Athens insists that it desires a “clean exit” from the bailout program, with no precautionary credit line

April is expected to be a crucial month for the Greek government in terms of its efforts to conclude its bailout program in August 2018.

Ahead of talks with international creditors as part of the fourth and final review of the adjustment program, Finance Ministry officials are preparing for this month’s Eurogroup meeting, in which the government’s post-bailout growth plan will be presented.

Groundwork for the timely conclusion of the fourth review’s 88 prior actions is also being laid, in order for an unofficial deadline to be met in July 2018, by when the final review could be concluded.

Government spokesman Dimitris Tzanakopoulos told Ethnos on Sunday newspaper that in the post-bailout era Greece will have more freedom to determine its own social and economic policies.

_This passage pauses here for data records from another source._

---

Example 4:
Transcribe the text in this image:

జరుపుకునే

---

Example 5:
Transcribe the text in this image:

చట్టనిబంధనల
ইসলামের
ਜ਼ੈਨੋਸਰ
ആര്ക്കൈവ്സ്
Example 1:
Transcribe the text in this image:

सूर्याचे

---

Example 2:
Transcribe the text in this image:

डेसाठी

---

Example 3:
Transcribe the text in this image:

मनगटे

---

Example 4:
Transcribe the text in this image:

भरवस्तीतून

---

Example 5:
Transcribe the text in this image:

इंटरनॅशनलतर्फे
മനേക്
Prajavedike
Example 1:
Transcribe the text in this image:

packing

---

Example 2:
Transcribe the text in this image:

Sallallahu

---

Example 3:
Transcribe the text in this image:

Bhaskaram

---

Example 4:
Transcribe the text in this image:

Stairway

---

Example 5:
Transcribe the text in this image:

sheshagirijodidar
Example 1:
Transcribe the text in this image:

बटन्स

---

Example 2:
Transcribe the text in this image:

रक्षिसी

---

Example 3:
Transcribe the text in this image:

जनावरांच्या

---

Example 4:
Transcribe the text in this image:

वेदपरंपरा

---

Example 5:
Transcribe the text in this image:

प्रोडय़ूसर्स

He added, however, that creditors will continue to monitor the economy, to determine that agreed fiscal targets are being met.

Commenting on additional pension cuts agreed to take effect in January 2019, the spokesman pointed out that “everything depends on the country’s fiscal performance and the agreement that will lead to the end of [economic] surveillance”.

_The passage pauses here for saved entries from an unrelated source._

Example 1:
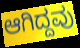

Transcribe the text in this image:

ಆಗಿದ್ದವು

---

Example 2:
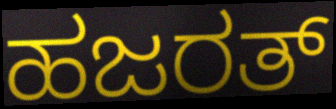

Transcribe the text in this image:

ಹಜರತ್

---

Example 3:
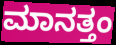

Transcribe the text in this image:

ಮಾನತ್ತಂ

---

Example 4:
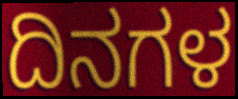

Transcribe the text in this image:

ದಿನಗಳ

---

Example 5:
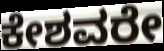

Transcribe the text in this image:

ಕೇಶವರೇ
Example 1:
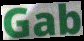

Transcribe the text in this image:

Gab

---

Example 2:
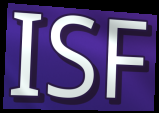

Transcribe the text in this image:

ISF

Athens insists that it desires a “clean exit” from the bailout program, with no precautionary credit line.

Analysts point out that Greece’s Eurozone creditors and the International Monetary Fund will decide the conditions attached to the post-bailout arrangement that will be put together for the Mediterranean country in coming months.

Meanwhile, Naftemporiki newspaper quotes a creditors’ source as saying that while “a successful exit from the (memorandum) program is on the horizon”, a “sustainable recovery is still not guaranteed”.

According to the same source, the following conditions are required for Greece to achieve a sustainable recovery: the Eurogroup to apply measures needed to ensure the sustainability of Greece’s debt; and the Greek government to fully implement the fiscal and structural reforms that it has legislated, as part of the ESM program.